E. coli O104:H4, portrait robot d’une serial killeuse

D’abord localisée en Allemagne puis dans la région bordelaise, la souche bactérienne O104:H4 a infecté environ 4 000 personnes dont 51 sont décédées à la date du 6 juillet. Le point sur cette bactérie hors du commun.

Par Paloma Bertrand, le 06/07/2011

Un cocktail de gènes unique

Une bactérie de la famille des Escherichia Coli

« Les bactéries appartenant à l'espèce Escherichia coli tuent à bas bruit 2 millions de personnes dans le monde chaque année », rappelle Erick Denamur, directeur de l’unité Écologie et évolution des micro-organismes à l’Inserm, université Paris-Diderot.

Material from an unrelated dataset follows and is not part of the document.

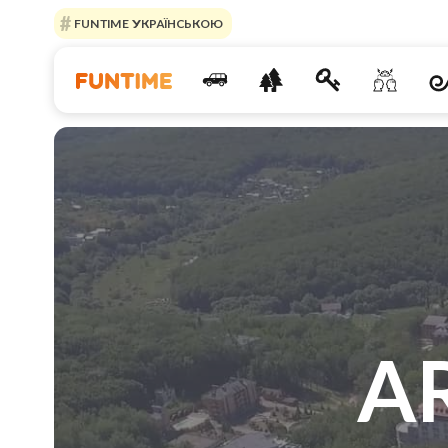
FUNTIME УКРАЇНСЬКОЮ
A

L’écho donné à l’épidémie qui sévit en Europe depuis quelques semaines et qui compte une cinquantaine de victimes n’est-il pas alors disproportionné ? « Non, répond-il, le pouvoir épidémique et la virulence de cette nouvelle souche O104:H4 ainsi que le cocktail très particulier de son génome sont exceptionnels. »

Alors que les épidémiologistes tentent toujours de remonter la piste pouvant conduire à l’hôte de la bactérie – après le concombre espagnol, les graines germées allemandes, la piste s’oriente désormais vers des graines de fenugrec importées d’Égypte – les microbiologistes sont désormais quasi certains que la bactérie qui a sévi en Allemagne et à Bordeaux est identique (même si la patiente décédée le 2 juillet en France était contaminée par une autre souche). Son génome porte l’empreinte d’une succession d’événements tellement spécifiques qu’il est difficile d’imaginer que le scénario ait pu se répéter par deux fois, en deux endroits. Et ce, même si les Escherichia coli passent leur temps à s’échanger des gènes : leur génome est composé d’environ 2 000 gènes constants, communs à toutes les bactéries de cette espèce, et de 2 500 gènes variables.
 

Particulièrement virulent

Après analyse, le génome de cette nouvelle souche révèle que O104:H4 a emprunté à différentes souches de la famille des colibacilles (les Escherichia coli sont des colibacilles) un cocktail de gènes particulièrement nuisibles à l’homme. Certains sont responsables de diarrhées aiguës, d’autres de la production d’une toxine, dite Shigatoxine, qui affecte les reins et le sang. D’autres gènes confèrent à cette bactérie une résistance à des antibiotiques ainsi qu’une virulence et un pouvoir épidémique hors du commun : malgré la compétition qui l’oppose aux milliards de « bonnes » souches d’Escherichia coli qui peuplent l’intestin et le tube digestif, elle réussit pendant un temps à coloniser les lieux provoquant ainsi des diarrhées sanglantes et une atteinte rénale sévère (syndrome hémolytique et urémique, SHU). Pour avoir raison de cette infection, il faut attendre que les colibacilles commensaux, c’est-à-dire les « bons » Escherichia coli, reprennent le dessus, éliminent l’intrus et que l’organisme réussisse à évacuer la toxine.

Escherichia coli dans la flore intestinale

Escherichia coli est un hôte commun de la flore intestinale microscopique. Un gramme d’excrément humain comprend entre 100 millions et 1 milliard d’Escherichia coli. Elle est même la première bactérie à coloniser l’intestin d’un nouveau-né à la naissance : lors de l’accouchement, au moment du passage dans le vagin, l’enfant en déglutissant absorbe ses premières Escherichia coli qui vont constituer un élément vital de sa flore intestinale. En colonisant le tube digestif, les Escherichia coli forment en effet une barrière à l’implantation d’autres Escherichia coli pathogènes susceptibles de générer des diarrhées, certaines gastro-entérites, des infections urinaires, des méningites, des septicémies, et des syndromes hémolytique et urémique.
La transmission d’Escherichia coli se fait par contact direct ou indirect avec des matières fécales (aliments ou eau souillés, mains sales, etc.). Si les conditions d’hygiène sont respectées, la transmission d’homme à homme est rare.
 

Antibiotiques interdits

Le traitement ne peut être ici que symptomatique et consiste principalement à épurer le sang des toxines accumulées (par transfusion, dialyse, échange de plasma…). Administrer des antibiotiques est non seulement inutile (la souche O104:H4 est résistante aux céphalosporines de troisième génération) mais nuisible pour le patient et risqué pour la population. Car, selon les antibiotiques utilisés, certains détruisent la membrane de la bactérie et libèrent la toxine, d’autres concourent à son développement dans la bactérie, et tous attaquent l’ensemble des colibacilles. Les « bons » Escherichia coli sont ainsi éliminés pour un temps de l’organisme et la souche O104:H4 qui, elle, est résistante, colonise encore plus les lieux, met en danger la vie du patient et renforce le pouvoir de propagation de la maladie.